ABOUT THIS EXERCISE:
Once every line in the data below has been checked for "four", give the number of lines that hold it, and only that.

DATA SECTION:
● ● ● ●
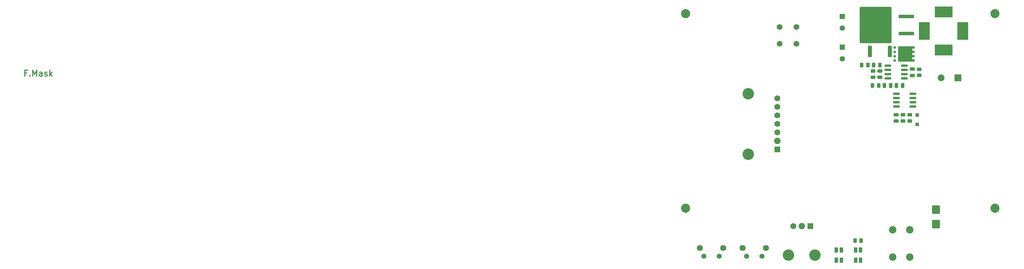
<source format=gbr>
%TF.GenerationSoftware,KiCad,Pcbnew,8.0.8-8.0.8-0~ubuntu22.04.1*%
%TF.CreationDate,2025-01-15T16:30:14-08:00*%
%TF.ProjectId,NX-J401-Adapter,4e582d4a-3430-4312-9d41-646170746572,4*%
%TF.SameCoordinates,Original*%
%TF.FileFunction,Soldermask,Top*%
%TF.FilePolarity,Negative*%
%FSLAX46Y46*%
G04 Gerber Fmt 4.6, Leading zero omitted, Abs format (unit mm)*
G04 Created by KiCad (PCBNEW 8.0.8-8.0.8-0~ubuntu22.04.1) date 2025-01-15 16:30:14*
%MOMM*%
%LPD*%
G01*
G04 APERTURE LIST*
G04 Aperture macros list*
%AMRoundRect*
0 Rectangle with rounded corners*
0 $1 Rounding radius*
0 $2 $3 $4 $5 $6 $7 $8 $9 X,Y pos of 4 corners*
0 Add a 4 corners polygon primitive as box body*
4,1,4,$2,$3,$4,$5,$6,$7,$8,$9,$2,$3,0*
0 Add four circle primitives for the rounded corners*
1,1,$1+$1,$2,$3*
1,1,$1+$1,$4,$5*
1,1,$1+$1,$6,$7*
1,1,$1+$1,$8,$9*
0 Add four rect primitives between the rounded corners*
20,1,$1+$1,$2,$3,$4,$5,0*
20,1,$1+$1,$4,$5,$6,$7,0*
20,1,$1+$1,$6,$7,$8,$9,0*
20,1,$1+$1,$8,$9,$2,$3,0*%
%AMFreePoly0*
4,1,18,2.145000,-2.250000,-2.145000,-2.250000,-2.805000,-2.250000,-2.805000,-1.590000,-2.145000,-1.590000,-2.145000,-0.970000,-2.805000,-0.970000,-2.805000,-0.310000,-2.145000,-0.310000,-2.145000,0.310000,-2.805000,0.310000,-2.805000,0.970000,-2.145000,0.970000,-2.145000,1.590000,-2.805000,1.590000,-2.805000,2.250000,2.145000,2.250000,2.145000,-2.250000,2.145000,-2.250000,$1*%
G04 Aperture macros list end*
%ADD10C,0.300000*%
%ADD11RoundRect,0.250000X2.050000X0.300000X-2.050000X0.300000X-2.050000X-0.300000X2.050000X-0.300000X0*%
%ADD12RoundRect,0.250002X4.449998X5.149998X-4.449998X5.149998X-4.449998X-5.149998X4.449998X-5.149998X0*%
%ADD13R,0.750000X0.660000*%
%ADD14FreePoly0,180.000000*%
%ADD15C,2.700000*%
%ADD16RoundRect,0.250000X-0.450000X0.262500X-0.450000X-0.262500X0.450000X-0.262500X0.450000X0.262500X0*%
%ADD17R,1.090000X1.500000*%
%ADD18R,1.600000X1.600000*%
%ADD19C,1.600000*%
%ADD20C,1.498600*%
%ADD21C,1.803400*%
%ADD22RoundRect,0.250000X-0.475000X0.250000X-0.475000X-0.250000X0.475000X-0.250000X0.475000X0.250000X0*%
%ADD23C,2.200000*%
%ADD24RoundRect,0.250000X0.450000X-0.262500X0.450000X0.262500X-0.450000X0.262500X-0.450000X-0.262500X0*%
%ADD25RoundRect,0.250000X0.262500X0.450000X-0.262500X0.450000X-0.262500X-0.450000X0.262500X-0.450000X0*%
%ADD26C,3.400000*%
%ADD27R,1.778000X1.778000*%
%ADD28C,1.905000*%
%ADD29C,1.778000*%
%ADD30RoundRect,0.150000X0.825000X0.150000X-0.825000X0.150000X-0.825000X-0.150000X0.825000X-0.150000X0*%
%ADD31RoundRect,0.250000X0.900000X-1.000000X0.900000X1.000000X-0.900000X1.000000X-0.900000X-1.000000X0*%
%ADD32RoundRect,0.250000X-0.262500X-0.450000X0.262500X-0.450000X0.262500X0.450000X-0.262500X0.450000X0*%
%ADD33R,2.000000X2.000000*%
%ADD34C,2.000000*%
%ADD35RoundRect,0.250000X0.300000X-0.300000X0.300000X0.300000X-0.300000X0.300000X-0.300000X-0.300000X0*%
%ADD36C,1.701800*%
%ADD37RoundRect,0.150000X-0.825000X-0.150000X0.825000X-0.150000X0.825000X0.150000X-0.825000X0.150000X0*%
%ADD38RoundRect,0.250000X-0.362500X-1.425000X0.362500X-1.425000X0.362500X1.425000X-0.362500X1.425000X0*%
%ADD39RoundRect,0.250000X0.250000X0.475000X-0.250000X0.475000X-0.250000X-0.475000X0.250000X-0.475000X0*%
%ADD40RoundRect,0.250000X-0.250000X-0.475000X0.250000X-0.475000X0.250000X0.475000X-0.250000X0.475000X0*%
%ADD41R,3.265000X5.210000*%
%ADD42R,5.210000X3.275000*%
G04 APERTURE END LIST*
D10*
X33217368Y-101705474D02*
X32624701Y-101705474D01*
X32624701Y-102636807D02*
X32624701Y-100858807D01*
X32624701Y-100858807D02*
X33471368Y-100858807D01*
X34148701Y-102467474D02*
X34233368Y-102552141D01*
X34233368Y-102552141D02*
X34148701Y-102636807D01*
X34148701Y-102636807D02*
X34064034Y-102552141D01*
X34064034Y-102552141D02*
X34148701Y-102467474D01*
X34148701Y-102467474D02*
X34148701Y-102636807D01*
X34995368Y-102636807D02*
X34995368Y-100858807D01*
X34995368Y-100858807D02*
X35588035Y-102128807D01*
X35588035Y-102128807D02*
X36180701Y-100858807D01*
X36180701Y-100858807D02*
X36180701Y-102636807D01*
X37789368Y-102636807D02*
X37789368Y-101705474D01*
X37789368Y-101705474D02*
X37704701Y-101536141D01*
X37704701Y-101536141D02*
X37535368Y-101451474D01*
X37535368Y-101451474D02*
X37196701Y-101451474D01*
X37196701Y-101451474D02*
X37027368Y-101536141D01*
X37789368Y-102552141D02*
X37620035Y-102636807D01*
X37620035Y-102636807D02*
X37196701Y-102636807D01*
X37196701Y-102636807D02*
X37027368Y-102552141D01*
X37027368Y-102552141D02*
X36942701Y-102382807D01*
X36942701Y-102382807D02*
X36942701Y-102213474D01*
X36942701Y-102213474D02*
X37027368Y-102044141D01*
X37027368Y-102044141D02*
X37196701Y-101959474D01*
X37196701Y-101959474D02*
X37620035Y-101959474D01*
X37620035Y-101959474D02*
X37789368Y-101874807D01*
X38551368Y-102552141D02*
X38720702Y-102636807D01*
X38720702Y-102636807D02*
X39059368Y-102636807D01*
X39059368Y-102636807D02*
X39228702Y-102552141D01*
X39228702Y-102552141D02*
X39313368Y-102382807D01*
X39313368Y-102382807D02*
X39313368Y-102298141D01*
X39313368Y-102298141D02*
X39228702Y-102128807D01*
X39228702Y-102128807D02*
X39059368Y-102044141D01*
X39059368Y-102044141D02*
X38805368Y-102044141D01*
X38805368Y-102044141D02*
X38636035Y-101959474D01*
X38636035Y-101959474D02*
X38551368Y-101790141D01*
X38551368Y-101790141D02*
X38551368Y-101705474D01*
X38551368Y-101705474D02*
X38636035Y-101536141D01*
X38636035Y-101536141D02*
X38805368Y-101451474D01*
X38805368Y-101451474D02*
X39059368Y-101451474D01*
X39059368Y-101451474D02*
X39228702Y-101536141D01*
X40075368Y-102636807D02*
X40075368Y-100858807D01*
X40244701Y-101959474D02*
X40752701Y-102636807D01*
X40752701Y-101451474D02*
X40075368Y-102128807D01*
D11*
%TO.C,D1*%
X294640000Y-89916000D03*
D12*
X285490000Y-87376000D03*
D11*
X294640000Y-84836000D03*
%TD*%
D13*
%TO.C,Q1*%
X291195000Y-94092000D03*
X291195000Y-95372000D03*
X291195000Y-96652000D03*
X291195000Y-97932000D03*
D14*
X294265000Y-96012000D03*
%TD*%
D15*
%TO.C,H1*%
X229000000Y-84000000D03*
%TD*%
D16*
%TO.C,R8*%
X295656000Y-114149500D03*
X295656000Y-115974500D03*
%TD*%
D17*
%TO.C,D5*%
X281027000Y-154432000D03*
X281027000Y-157432000D03*
X279527000Y-154432000D03*
X279527000Y-157432000D03*
%TD*%
D18*
%TO.C,C2*%
X275590000Y-93980000D03*
D19*
X275590000Y-97480000D03*
%TD*%
D20*
%TO.C,SW1*%
X234478000Y-156285700D03*
X238978001Y-156285700D03*
D21*
X233228001Y-153785824D03*
X240228000Y-153785824D03*
%TD*%
D22*
%TO.C,C8*%
X291592000Y-114112000D03*
X291592000Y-116012000D03*
%TD*%
D18*
%TO.C,C1*%
X275590000Y-84785200D03*
D19*
X275590000Y-88285200D03*
%TD*%
D23*
%TO.C,J4*%
X290601400Y-148365600D03*
X290601400Y-156565600D03*
X295681400Y-148365600D03*
X295681400Y-156565600D03*
%TD*%
D24*
%TO.C,R5*%
X284708600Y-102918900D03*
X284708600Y-101093900D03*
%TD*%
D25*
%TO.C,R2*%
X283182700Y-99288600D03*
X281357700Y-99288600D03*
%TD*%
D26*
%TO.C,J3*%
X267465000Y-155960000D03*
X259585000Y-155960000D03*
D27*
X266065000Y-147320000D03*
D28*
X263525000Y-147320000D03*
D29*
X260985000Y-147320000D03*
%TD*%
D30*
%TO.C,Q2*%
X296607000Y-111633000D03*
X296607000Y-110363000D03*
X296607000Y-109093000D03*
X296607000Y-107823000D03*
X291657000Y-107823000D03*
X291657000Y-109093000D03*
X291657000Y-110363000D03*
X291657000Y-111633000D03*
%TD*%
D20*
%TO.C,SW2*%
X247178000Y-156285700D03*
X251678001Y-156285700D03*
D21*
X245928001Y-153785824D03*
X252928000Y-153785824D03*
%TD*%
D31*
%TO.C,D3*%
X303403000Y-146676000D03*
X303403000Y-142376000D03*
%TD*%
D24*
%TO.C,R4*%
X298450000Y-102385540D03*
X298450000Y-100560540D03*
%TD*%
D26*
%TO.C,J2*%
X247632500Y-125860000D03*
X247632500Y-107820000D03*
D27*
X256272500Y-124460000D03*
D28*
X256272500Y-121920000D03*
D29*
X256272500Y-119380000D03*
X256272500Y-116840000D03*
X256272500Y-114300000D03*
X256272500Y-111760000D03*
X256272500Y-109220000D03*
%TD*%
D32*
%TO.C,R9*%
X279376500Y-151663400D03*
X281201500Y-151663400D03*
%TD*%
D15*
%TO.C,H3*%
X229000000Y-142000000D03*
%TD*%
D33*
%TO.C,C5*%
X309961677Y-103124000D03*
D34*
X304961677Y-103124000D03*
%TD*%
D35*
%TO.C,D2*%
X297815000Y-116970000D03*
X297815000Y-114170000D03*
%TD*%
D36*
%TO.C,J1*%
X256946400Y-87981800D03*
X256946400Y-92981800D03*
X261946400Y-87981800D03*
X261946400Y-92981800D03*
%TD*%
D37*
%TO.C,U1*%
X289117000Y-99441000D03*
X289117000Y-100711000D03*
X289117000Y-101981000D03*
X289117000Y-103251000D03*
X294067000Y-103251000D03*
X294067000Y-101981000D03*
X294067000Y-100711000D03*
X294067000Y-99441000D03*
%TD*%
D32*
%TO.C,R6*%
X284583500Y-105410000D03*
X286408500Y-105410000D03*
%TD*%
D38*
%TO.C,R1*%
X283803500Y-95250000D03*
X289728500Y-95250000D03*
%TD*%
D32*
%TO.C,R3*%
X284915600Y-99288600D03*
X286740600Y-99288600D03*
%TD*%
D39*
%TO.C,C6*%
X290002000Y-105410000D03*
X288102000Y-105410000D03*
%TD*%
D15*
%TO.C,H2*%
X320999480Y-84000000D03*
%TD*%
D22*
%TO.C,C4*%
X286740600Y-101056400D03*
X286740600Y-102956400D03*
%TD*%
D40*
%TO.C,C7*%
X291658000Y-105410000D03*
X293558000Y-105410000D03*
%TD*%
D24*
%TO.C,R7*%
X293624000Y-115974500D03*
X293624000Y-114149500D03*
%TD*%
D41*
%TO.C,L1*%
X311427500Y-89154000D03*
X299962500Y-89154000D03*
D42*
X305695000Y-94831500D03*
X305695000Y-83476500D03*
%TD*%
D17*
%TO.C,D4*%
X275312000Y-154432000D03*
X275312000Y-157432000D03*
X273812000Y-154432000D03*
X273812000Y-157432000D03*
%TD*%
D15*
%TO.C,H4*%
X320999480Y-142000000D03*
%TD*%
D22*
%TO.C,C3*%
X296418000Y-100523040D03*
X296418000Y-102423040D03*
%TD*%
M02*

</source>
● ● ● ●
RESPONSE AREA:
2